蕎麦屋で

最近、娘(長女)は週末に一人で近所の温泉(志楽の湯)に出かけます。昨日は、帰り路の湯冷めを案じて車で迎えに行ったところ、頃良い時間だったので併設される蕎麦屋で夕食となりました。帰りの運転は娘に任せて生ビールを飲みながら周囲を見渡すと、暖色の灯りにともされた温泉客で賑わう様子がいかにも居心地良く、眼の前で蕎麦をすする娘にふと言葉が漏れました。「幸せな国だね・・・」。
国連難民高等弁務官事務所(UNHCR)によると2022年末時点で、紛争や迫害により故郷を追われた人が1億840万人とのことです。この冬、シリアでは1670万人が、ウクライナでは366万人が、そして-33℃に達するアフガニスタンでは322万人が大規模な地震や攻撃などで自宅を失い、暖房か食料かの選択を迫られながらこの冬を乗り切ろうとしているとのことです。クリスマスは私たちに気づきを与えようとしています。居心地の良い賑わいの影で居場所を失い飢えている人々の存在を。
憲法13条では個人が幸福を追求する権利が保証されています。しかしそれは欲の追求ではありません。幸福と欲の追求の混同が居場所なき民を作り出しているのではないでしょうか。幸福は隣人との関わりを求め、欲はそれを必要としません。幸福を追求する道は常に浴という死の影の谷間に沿って延びています。油断すると足を滑らせ浴に埋没し、そこから這い上がってくるのは困難を極めます。
温泉上がりの娘と蕎麦をすすりながらもう一言、「やっぱり恵みは分かち合うために与えられているんだね」。

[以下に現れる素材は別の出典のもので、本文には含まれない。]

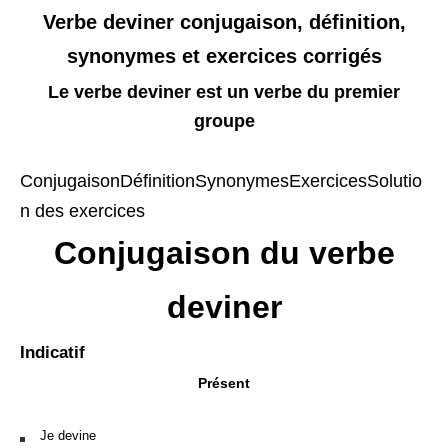
Verbe deviner conjugaison, définition,
synonymes et exercices corrigés
Le verbe deviner est un verbe du premier
groupe
Conjugaison
Définition
Synonymes
Exercices
Solutio
n des exercices
Conjugaison du verbe
deviner
Indicatif
Présent
Je devine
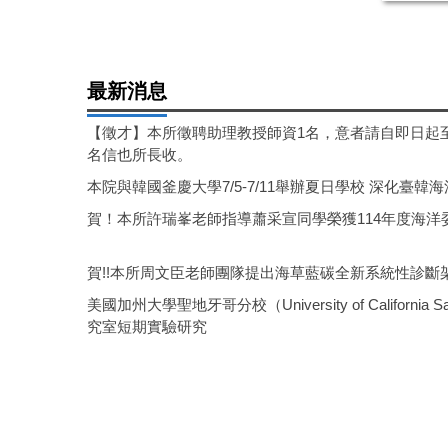
最新消息
【徵才】本所徵聘助理教授師資1名，意者請自即日起至1
名信也所長收。
本院與韓國釜慶大學7/5-7/11舉辦夏日學校 深化臺韓
賀！本所許瑞峯老師指導蕭采宣同學榮獲114年度海
賀!!本所周文臣老師團隊提出海草藍碳全新系統性診斷架構登
美國加州大學聖地牙哥分校（University of California S
究室短期實驗研究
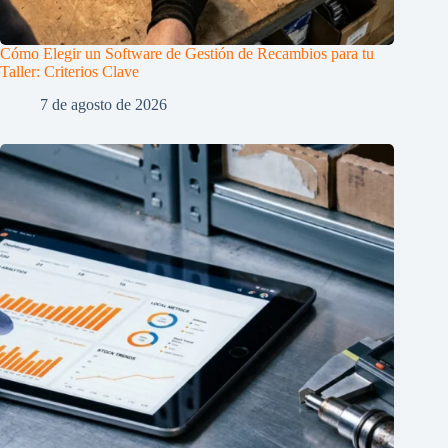
Cómo Elegir un Software de Gestión de Recambios para tu
Taller: Criterios Clave
7 de agosto de 2026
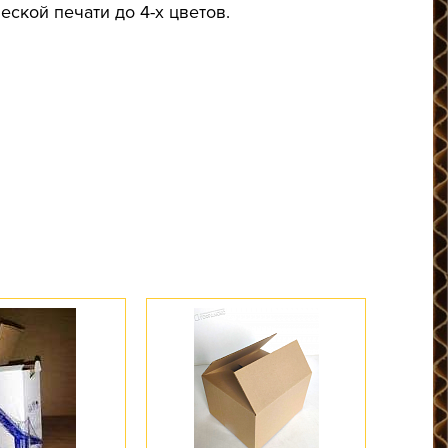
кой печати до 4-х цветов.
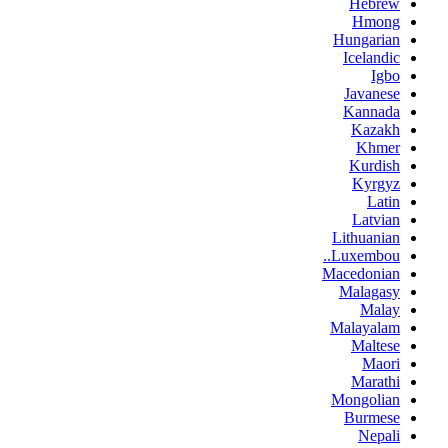
Hebrew
Hmong
Hungarian
Icelandic
Igbo
Javanese
Kannada
Kazakh
Khmer
Kurdish
Kyrgyz
Latin
Latvian
Lithuanian
Luxembou..
Macedonian
Malagasy
Malay
Malayalam
Maltese
Maori
Marathi
Mongolian
Burmese
Nepali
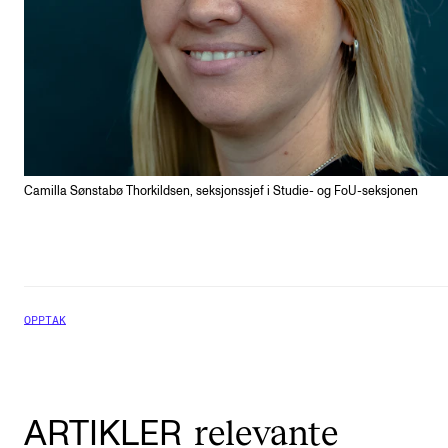
Camilla Sønstabø Thorkildsen, seksjonssjef i Studie- og FoU-seksjonen
OPPTAK
relevante
ARTIKLER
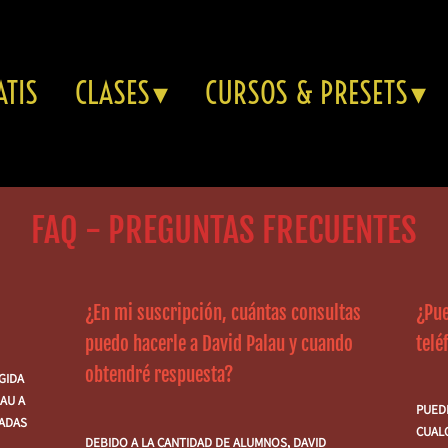
ATIS
CLASES
CURSOS & PRESETS
FAQ - PREGUNTAS FRECUENTES
¿En mi suscripción, cuántas consultas
¿Pue
puedo hacerle a David Palau y cuando
tel
obtendré respuesta?
GIDA
LAU A
PUED
CADAS
CUALQ
DEBIDO A LA CANTIDAD DE ALUMNOS, DAVID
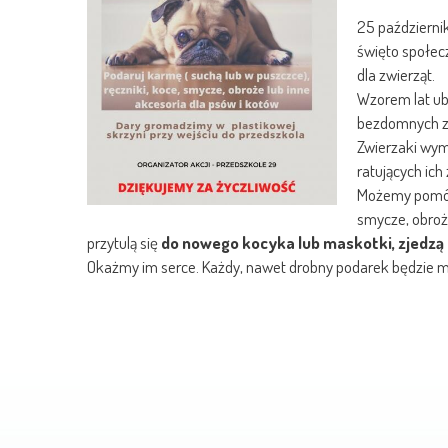
25 październi
święto społec
dla zwierząt.
Wzorem lat ub
bezdomnych z
Zwierzaki wy
ratujących ich 
Możemy pomóc 
smycze, obroż
przytulą się
do nowego kocyka lub maskotki, zjedzą
Okażmy im serce. Każdy, nawet drobny podarek będzie mi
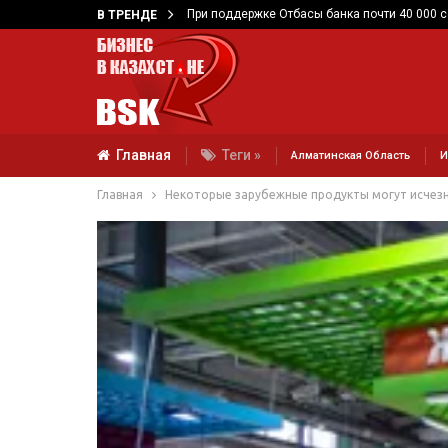
При поддержке Отбасы банка почти 40 000 
В ТРЕНДЕ
Главная
Теги »
Алматинская Область
И
Главная
Некоторые зарубежные продукты могут исчезну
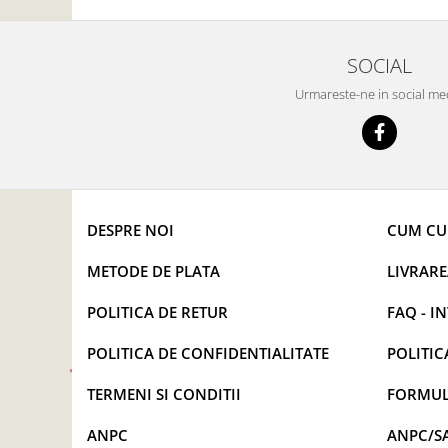
SOCIAL
Urmareste-ne in social me
DESPRE NOI
CUM C
METODE DE PLATA
LIVRAR
POLITICA DE RETUR
FAQ - I
POLITICA DE CONFIDENTIALITATE
POLITIC
TERMENI SI CONDITII
FORMUL
ANPC
ANPC/S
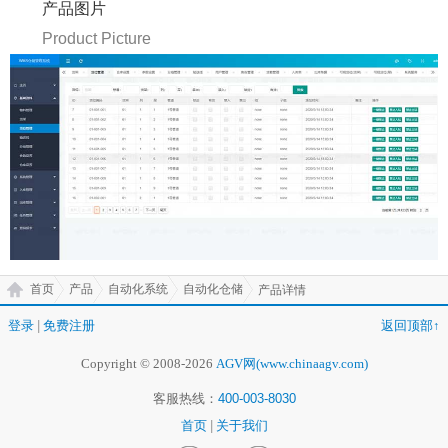
产品图片
Product Picture
首页
产品
自动化系统
自动化仓储
产品详情
登录
|
免费注册
返回顶部↑
Copyright © 2008-2026
AGV网(www.chinaagv.com)
客服热线：
400-003-8030
首页
|
关于我们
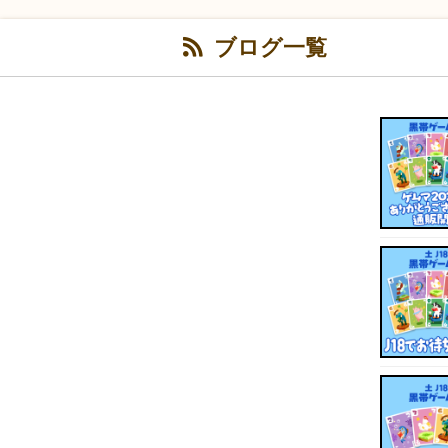
ブログ一覧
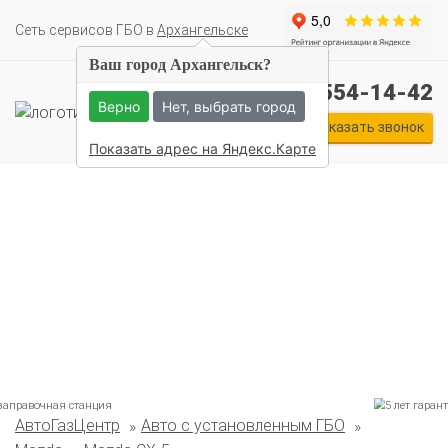
Cеть сервисов ГБО в
Архангельске
Ваш город Архангельск?
+7 (911) 554-14-42
Верно
Нет, выбрать город
Заказать звонок
Показать адрес на Яндекс.Карте
Комплекты ГБО на иномарки:
АвтоГазЦентр
Авто с установленным ГБО
BMW
Ford
Geely
HAVAL
Hyundai
Infiniti
KIA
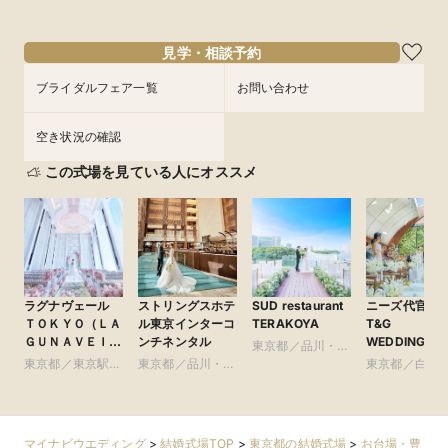
9/6
9/6
9/6
9/6
9/6
9/6
9/6
(
(
(
(
(
(
(
日
日
日
日
日
日
日
)
)
)
)
)
)
)
13:30〜
13:30〜
13:30〜
13:30〜
13:30〜
13:30〜
13:30〜
16:30〜
16:30〜
16:30〜
16:30〜
16:30〜
16:30〜
16:30〜
17:00〜
17:00〜
17:00〜
17:00〜
17:00〜
17:00〜
17:00〜
見学・相談予約
フェアを予約
フェアを予約
フェアを予約
フェアを予約
フェアを予約
フェアを予約
フェアを予約
ブライダルフェア一覧
お問い合わせ
空き状況の確認
この式場を見ている人にオススメ
ラグナヴェール
ストリングスホテ
SUD restaurant
ニーズ代官山 b
ＴＯＫＹＯ（ＬＡ
ル東京インターコ
TERAKOYA
T&G
ＧＵＮＡＶＥＩＬ
ンチネンタル
WEDDING(旧
東京都／品川・目
ＴＯＫＹＯ）
アーカンジェ
東京都／東京駅・
東京都／品川・目
黒・浜松町・世田
東京都／白金
官山)
皇居周辺
黒・浜松町・世田
谷
比寿・代官山
谷
尾
マイナビウエディング
>
結婚式場TOP
>
東京都の結婚式場
>
お台場・豊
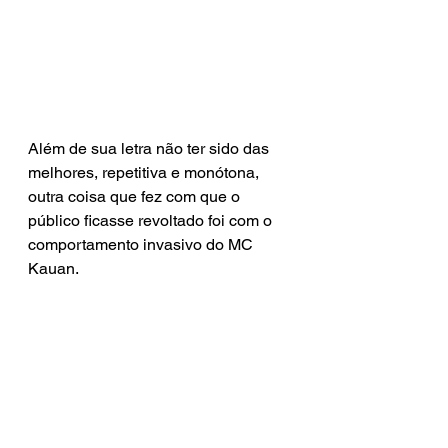
Além de sua letra não ter sido das 
melhores, repetitiva e monótona, 
outra coisa que fez com que o 
público ficasse revoltado foi com o 
comportamento invasivo do MC 
Kauan.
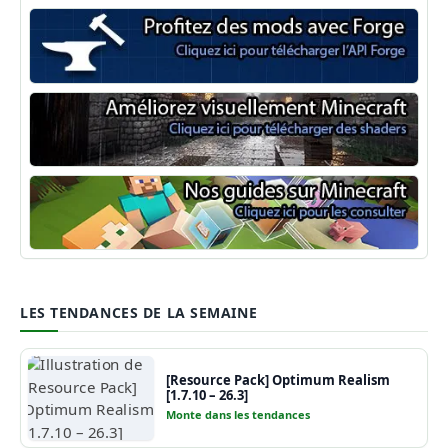
Minecraft Forge
Shaders Minecraft
Guide Minecraft
LES TENDANCES DE LA SEMAINE
[Resource Pack] Optimum Realism
[1.7.10 – 26.3]
Monte dans les tendances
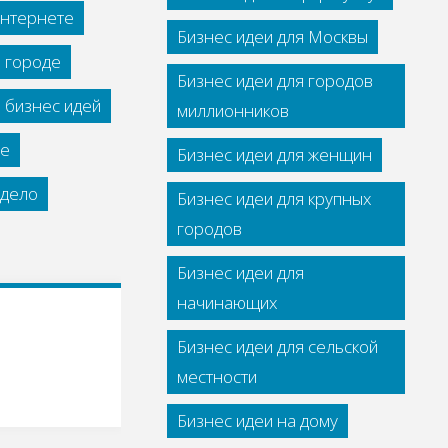
интернете
Бизнес идеи для Москвы
м городе
Бизнес идеи для городов
 бизнес идей
миллионников
се
Бизнес идеи для женщин
дело
Бизнес идеи для крупных
городов
Бизнес идеи для
начинающих
Бизнес идеи для сельской
местности
Бизнес идеи на дому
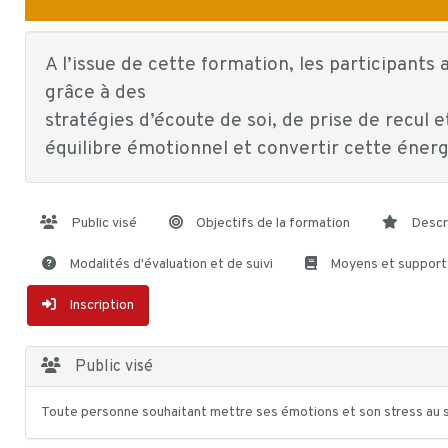
A l’issue de cette formation, les participants 
grâce à des
stratégies d’écoute de soi, de prise de recul e
équilibre émotionnel et convertir cette énerg
Public visé
Objectifs de la formation
Descr
Modalités d'évaluation et de suivi
Moyens et support
Inscription
Public visé
Toute personne souhaitant mettre ses émotions et son stress au s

国連難民高等弁務官事務所(UNHCR:The Office of the United Nations High Commissioner for Refugees)は、第二次世界大戦後の1950年、避難を余儀なくされたり、家を失った何百万人ものヨーロッパ人を救うために設立された。当初は3年で難民の救済活動を完了し、解散する予定であった。しかし設立から半世紀以上経った今日も、UNHCRは、世界中の難民の保護や支援に取り組んでいる。